- Check your understanding:
- A) Answer these from the blog post on inclusive growth:
(i) Which part of the six-part series is this post?
(ii) In what city did the writer's friend live?
(iii) Through what kind of enterprises does the writer say real employment creation will happen?
- B) Continue the blog post on inclusive growth from after its last sentence.

- Text section:

↓

Saturday, November 6, 2010

Towards Inclusive Growth - Role of the Society

This is the third of the six part series on “Towards Inclusive Growth.”


Role of Society

There is an adage - A society deserves what it gets! So, I strongly feel, the society, its shared 'thinking' and 'doing' has a great deal to do if we as a society are to move towards inclusive and sustainable growth. Corporate and government can only create so many jobs. The real employment creation is going to happen through micro and small enterprises. Creating an ecosystem for wide spread opportunity based entrepreneurship is key to inclusive and hence more sustainable growth.

I had a friend in Sydney whose grandmother was a neighbor to Sachin Tendulkar's grandmother. Both the grand-mothers were once admitted in the same hospital and were on the adjacent beds. When Sachin went to visit his grand mother, she requested her friend to talk to Sachin out of his penchant of playing cricket at the cost of his studies. It is easy now to think what we "could have" missed if Sachin had heeded to the advise.

For one Sachin, we do not know how many such geniuses the nation has lost and will be losing in various fields, be it art, business, science, politics and so on, due to restrictive thinking of our society. (I am not saying they do that to harm their kids' prospects, on the contrary, but the collective conformance mindset is what I am referring to)

We as a society do not bat an eyelid while doing the wrong thing of advising our enterprising boys to either give up, or work on their entrepreneurial ideas after marriage. I also went through this strange experience - luckily, my then fiancée supported me when I confided in her that I may not last in my job for too long and she is marrying me and not my job.

↑

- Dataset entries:
↓

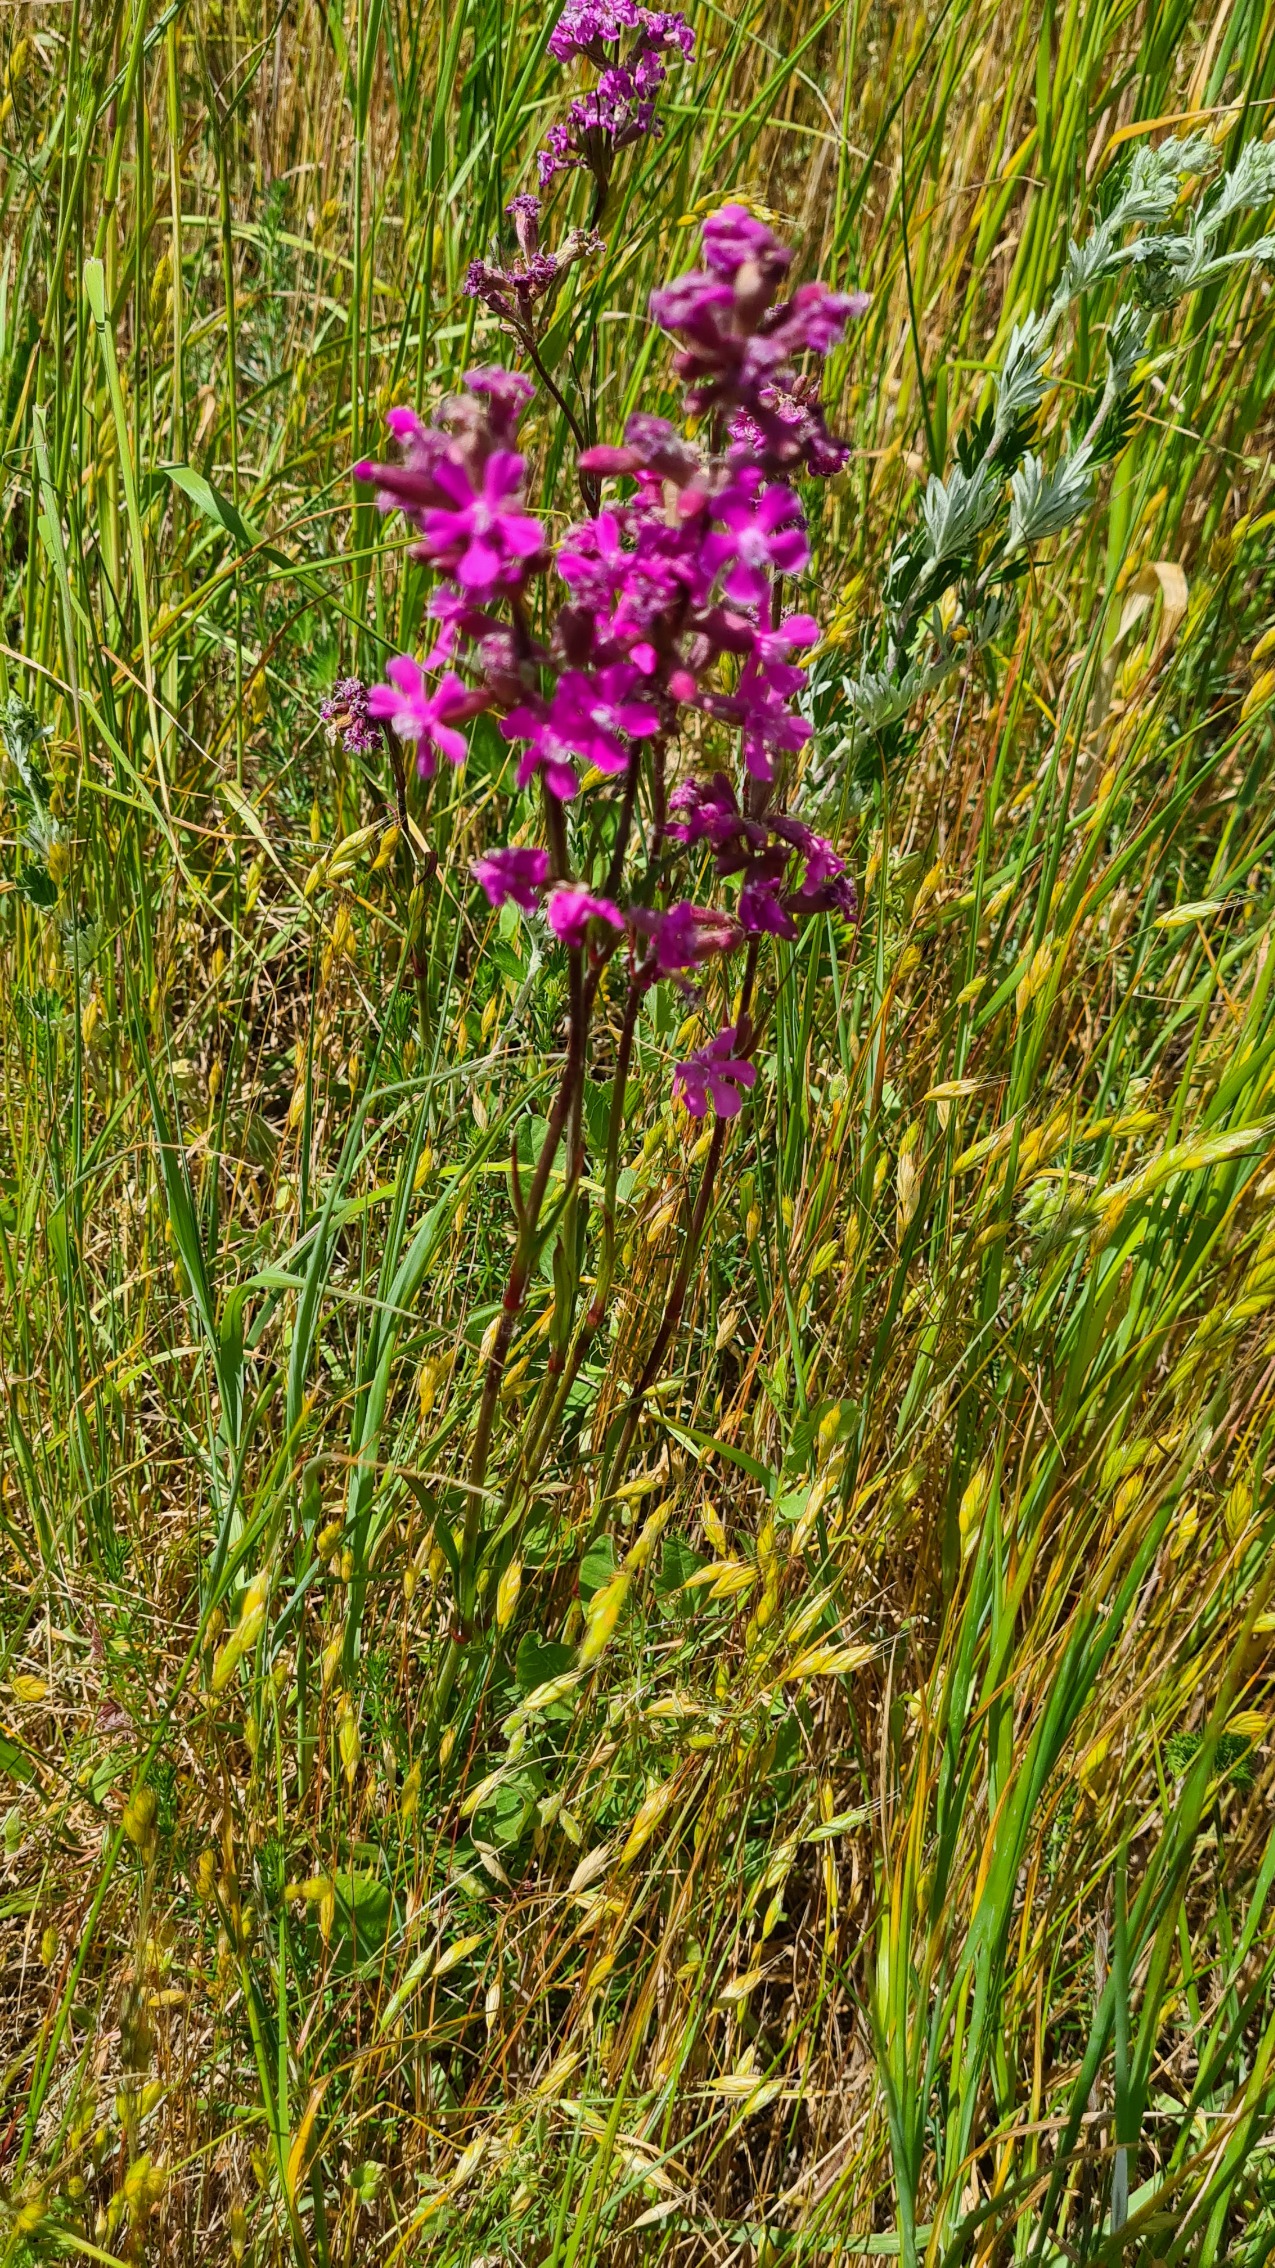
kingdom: Plantae
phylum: Tracheophyta
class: Magnoliopsida
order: Caryophyllales
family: Caryophyllaceae
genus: Viscaria
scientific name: Viscaria vulgaris
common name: Tjærenellike
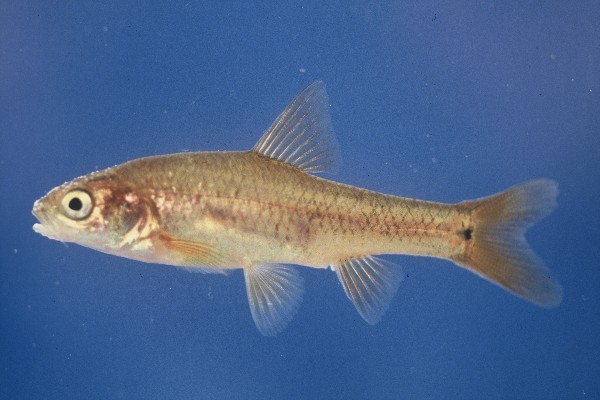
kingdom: Animalia
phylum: Chordata
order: Cypriniformes
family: Cyprinidae
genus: Enteromius
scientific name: Enteromius gurneyi
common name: Redtail barb
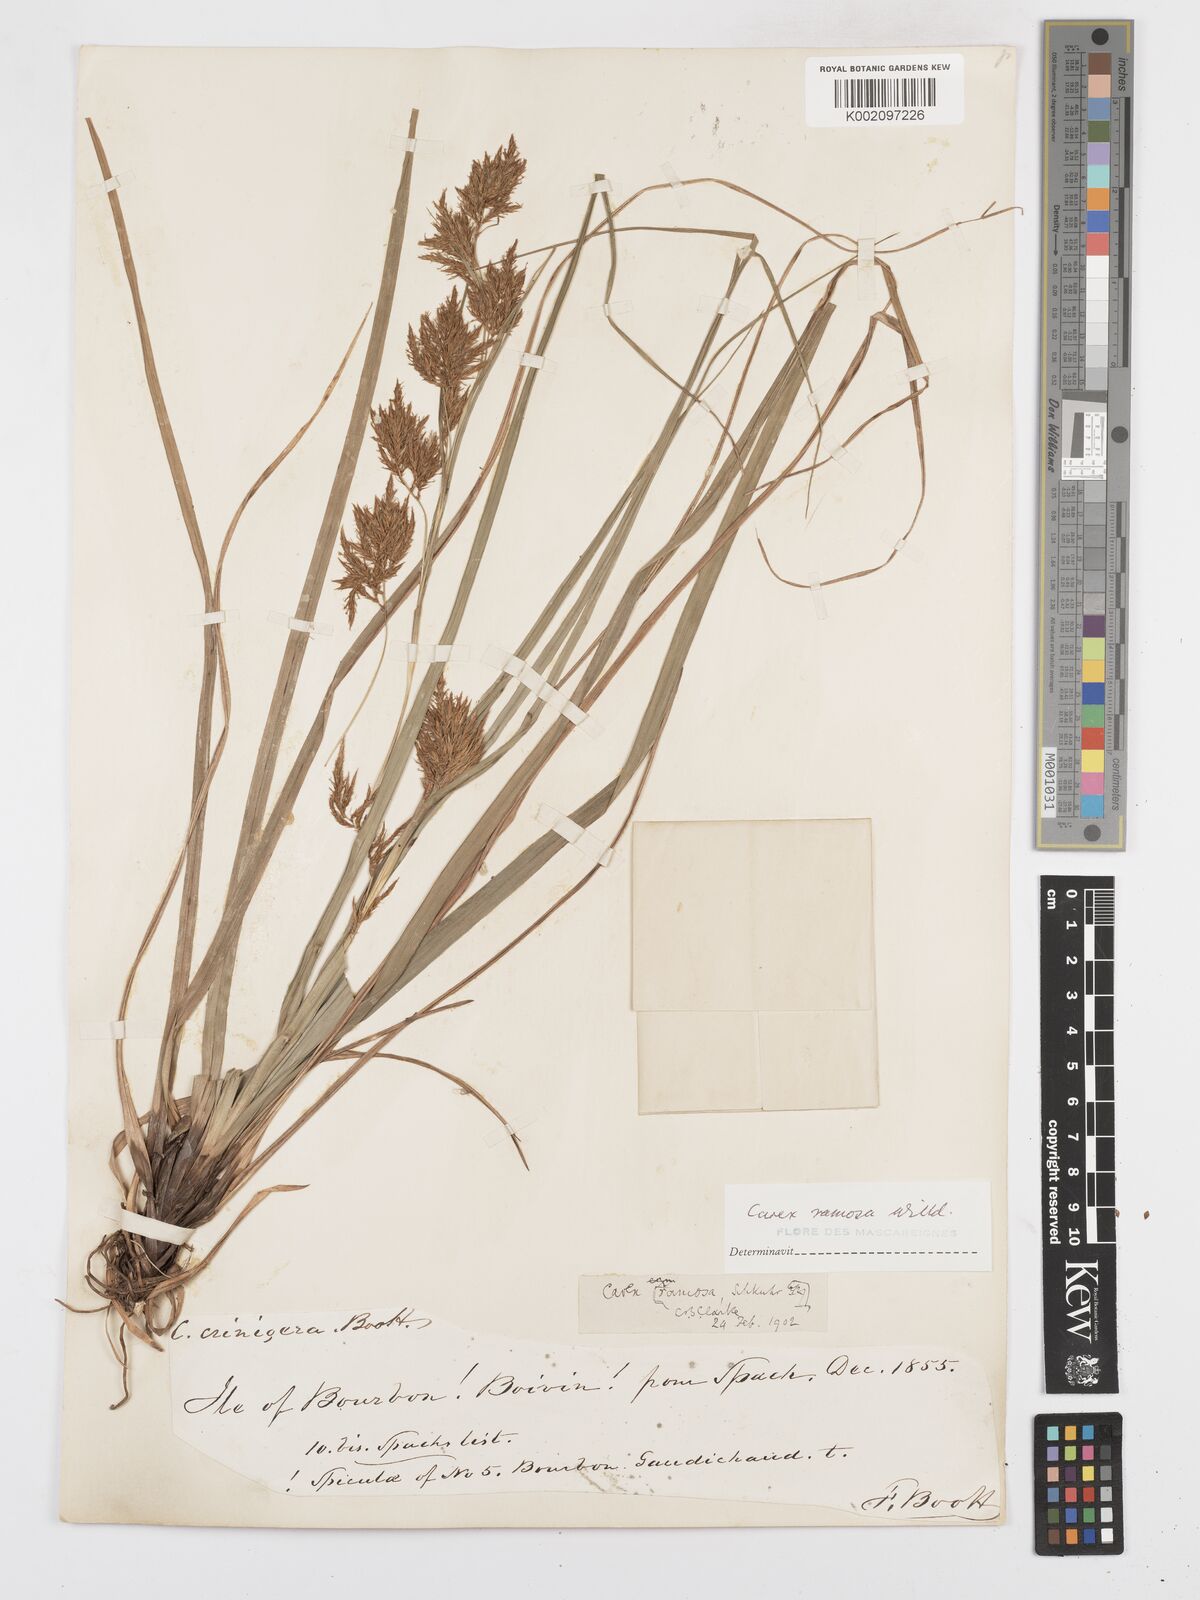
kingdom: Plantae
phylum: Tracheophyta
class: Liliopsida
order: Poales
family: Cyperaceae
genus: Carex
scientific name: Carex ramosa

↑

- Solved problems:
- A)
(i) The third
(ii) Sydney
(iii) Micro and small enterprises

- B)
I was recently talking to a student from Israel I met in USA. She mentioned that with so much of risk to life to think about, the risk capital and enterprise venture looks such a small risk to take, as an explanation to how Israel had such a good risk capital and innovation ecosystem.

Youth aspirations are growing and we are seeing a lot of first generation entrepreneurship. What can society do to play its part?

A lot!!!

- As a society we need to let our kids and youth grow in an environment where creativity is encouraged and non-conformity is not frowned upon.

- We need to let our youth know that there are other career options as well, apart from being a doctor or an engineer.

- A young eligible bachelor should not be worried about not being able to secure a good wife while also working towards an entrepreneurial goal

- In Silicon Valley, a failed entrepreneur does not feel the need to hide the facts. I had to close my Wizard Home Loans franchise business in 2008 as it was not working out and many people had the 'I told you it will not work' messages. They did not have time to suggest me how to succeed, but had a lot of time doing post-mortem, either with me or behind my back. We need to accept failures as a part of the journey. No entrepreneur wants to fail, but would feel encouraged to try if he/she knows that people will not laugh at or ostracize them for the failure. So, more acceptance of a failed entrepreneurial venture is what is called for.

- Sequel to the above point, I would encourage a very short societal fuse for a fraudulent entrepreneur and enterprise. Surprisingly, this is sorely lacking currently. We murmur, spend a lot of time at tea parties how a certain business is doing the wrong thing, but do not collectively do anything about it. This tendency encourages the wrong kind of people and thinking, and more importantly, discourages the right kind of talent venturing into enterprise world.

- Another area where genuine entrepreneurs need support is in risk capital. I would encourage successful entrepreneurs, wealthy people to allocate some of their investible surplus towards investing in early stage entrepreneurs. http://www.carmagroup.in/ gives you a mechanism to do this. This will help the entrepreneur, you as an investor and the nation at large.

Come; let us together make India an entrepreneurial society!